Example: An employee's "contract" requires the employee to work 12 hours per week. Full-time employees work 38 hours per week. For this purpose, this employee works overtime when more than 12 hours are worked in the week, even though the extra hours are paid at "plain time" until they exceed 38 hours in the week. The employee's "normal working hours" are 12.

The Court of Appeal, in the 1973 case Tarmac Roadstone Ltd v Peacock, held that "normal working hours" means hours which are fixed and obligatory on both sides. The only circumstances where overtime is included in "normal working hours" is where overtime is a contractual requirement, i.e. the employer is obliged under the contract to provide it, and the employee is required under the contract to work it. Therefore, if the employee's contract fixes a number of hours of employment that exceeds the defined number of hours after which overtime is paid, the higher, fixed number of hours is the "normal working hours". This ensures that guaranteed overtime, extra hours of work that the employer is obliged to provide and the employee to work, is included in the employee's "normal working hours".

Example: An employee's "contract" requires the employee to work 35 hours per week, plus 5 hours guaranteed overtime.
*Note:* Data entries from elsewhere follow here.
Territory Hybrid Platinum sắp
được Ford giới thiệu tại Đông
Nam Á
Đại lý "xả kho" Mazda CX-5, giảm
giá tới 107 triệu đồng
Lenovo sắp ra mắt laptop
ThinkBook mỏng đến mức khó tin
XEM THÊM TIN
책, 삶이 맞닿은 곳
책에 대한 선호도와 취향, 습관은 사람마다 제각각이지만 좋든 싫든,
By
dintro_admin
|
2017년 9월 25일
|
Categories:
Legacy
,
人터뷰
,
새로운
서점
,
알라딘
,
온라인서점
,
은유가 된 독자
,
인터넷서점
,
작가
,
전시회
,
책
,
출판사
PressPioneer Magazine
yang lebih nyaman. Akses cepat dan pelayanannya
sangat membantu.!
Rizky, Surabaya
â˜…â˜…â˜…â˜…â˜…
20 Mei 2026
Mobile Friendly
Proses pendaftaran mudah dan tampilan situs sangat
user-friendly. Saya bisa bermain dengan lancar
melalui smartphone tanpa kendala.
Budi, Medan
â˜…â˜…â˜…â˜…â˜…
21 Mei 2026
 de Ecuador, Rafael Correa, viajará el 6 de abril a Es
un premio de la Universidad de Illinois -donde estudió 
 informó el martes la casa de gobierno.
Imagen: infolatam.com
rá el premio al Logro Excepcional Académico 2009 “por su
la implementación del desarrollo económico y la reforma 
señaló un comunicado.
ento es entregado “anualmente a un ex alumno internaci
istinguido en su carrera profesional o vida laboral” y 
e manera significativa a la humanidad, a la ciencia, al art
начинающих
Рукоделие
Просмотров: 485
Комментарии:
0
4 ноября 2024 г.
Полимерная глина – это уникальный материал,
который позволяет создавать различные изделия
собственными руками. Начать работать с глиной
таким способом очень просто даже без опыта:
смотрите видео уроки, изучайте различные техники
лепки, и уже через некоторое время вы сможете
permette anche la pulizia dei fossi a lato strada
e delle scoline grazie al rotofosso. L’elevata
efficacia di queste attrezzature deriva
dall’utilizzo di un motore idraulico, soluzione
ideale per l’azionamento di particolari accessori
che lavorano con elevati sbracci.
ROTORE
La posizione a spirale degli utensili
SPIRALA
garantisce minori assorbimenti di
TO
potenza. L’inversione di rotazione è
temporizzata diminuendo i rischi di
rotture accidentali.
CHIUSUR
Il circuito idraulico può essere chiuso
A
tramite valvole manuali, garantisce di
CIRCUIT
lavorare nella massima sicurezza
The employer is bound by the contract to provide the extra hours and the employee is bound to work them. The employee's "normal working hours" are 40.

These rules can be illustrated by two Employment Appeal Tribunal (EAT) decisions.

The first case, Refrigeration Norwest (Chester) Ltd v R M Unwin, was decided in 2004 in relation to the calculation of statutory redundancy pay. Mrs. Unwin's written statement of employment particulars defined her normal working hours as 20 and stated that overtime was voluntary. However, in seven years working for the employer, there were only 15 weeks in which she worked less than 35 hours. When she was made redundant, should her statutory redundancy pay have been based on 20 hours, her "normal working hours", or on 35 hours, her "regular working hours"?

The second case, Bamsey & Ors v Albon Engineering and Manufacturing plc, is one of the key decisions on how "normal working hours" are to be determined. It also dates back to 2004 and, in this case, the issue was the calculation of holiday pay. Section 16 of the Working Time Regulations 1998 specifies that the ERA's "week's pay" rules are also used in this situation. The employee in this case, a Mr. Sturge, had a contractual 39-hour week and overtime, when provided, was compulsory, although the employer was not obliged to provide it. He averaged 60 hours work per week prior to taking paid holiday leave. Should the holiday pay have been based on 39 hours, his "normal working hours", or on 60 hours, his "regular working hours"?

Section 221 of the ERA states:

"If the employee's remuneration for employment in normal working hours (whether by the hour or week or other period) does not vary with the amount of work done in the period, the amount of a week's pay is the amount which is payable by the employer under the contract of employment in force on the calculation date if the employee works throughout his normal working hours in a week."

In other words, if Mrs. Unwin's pay for working 20 hours per week, or Mr. Sturge's pay for working 39 hours per week, would always be the same, their "week's pay" is the pay they would receive if they worked the 20 hours or the 39 hours. As the extra 15 hours overtime that Mrs. Unwin worked regularly were not guaranteed, the hours on which her redundancy pay was based were her "normal working hours" of 20, not her "regular working hours" of 35. Similarly, although Mr. Sturge had to work overtime if it was provided, it was not guaranteed. His "normal working hours" were 39, not 60.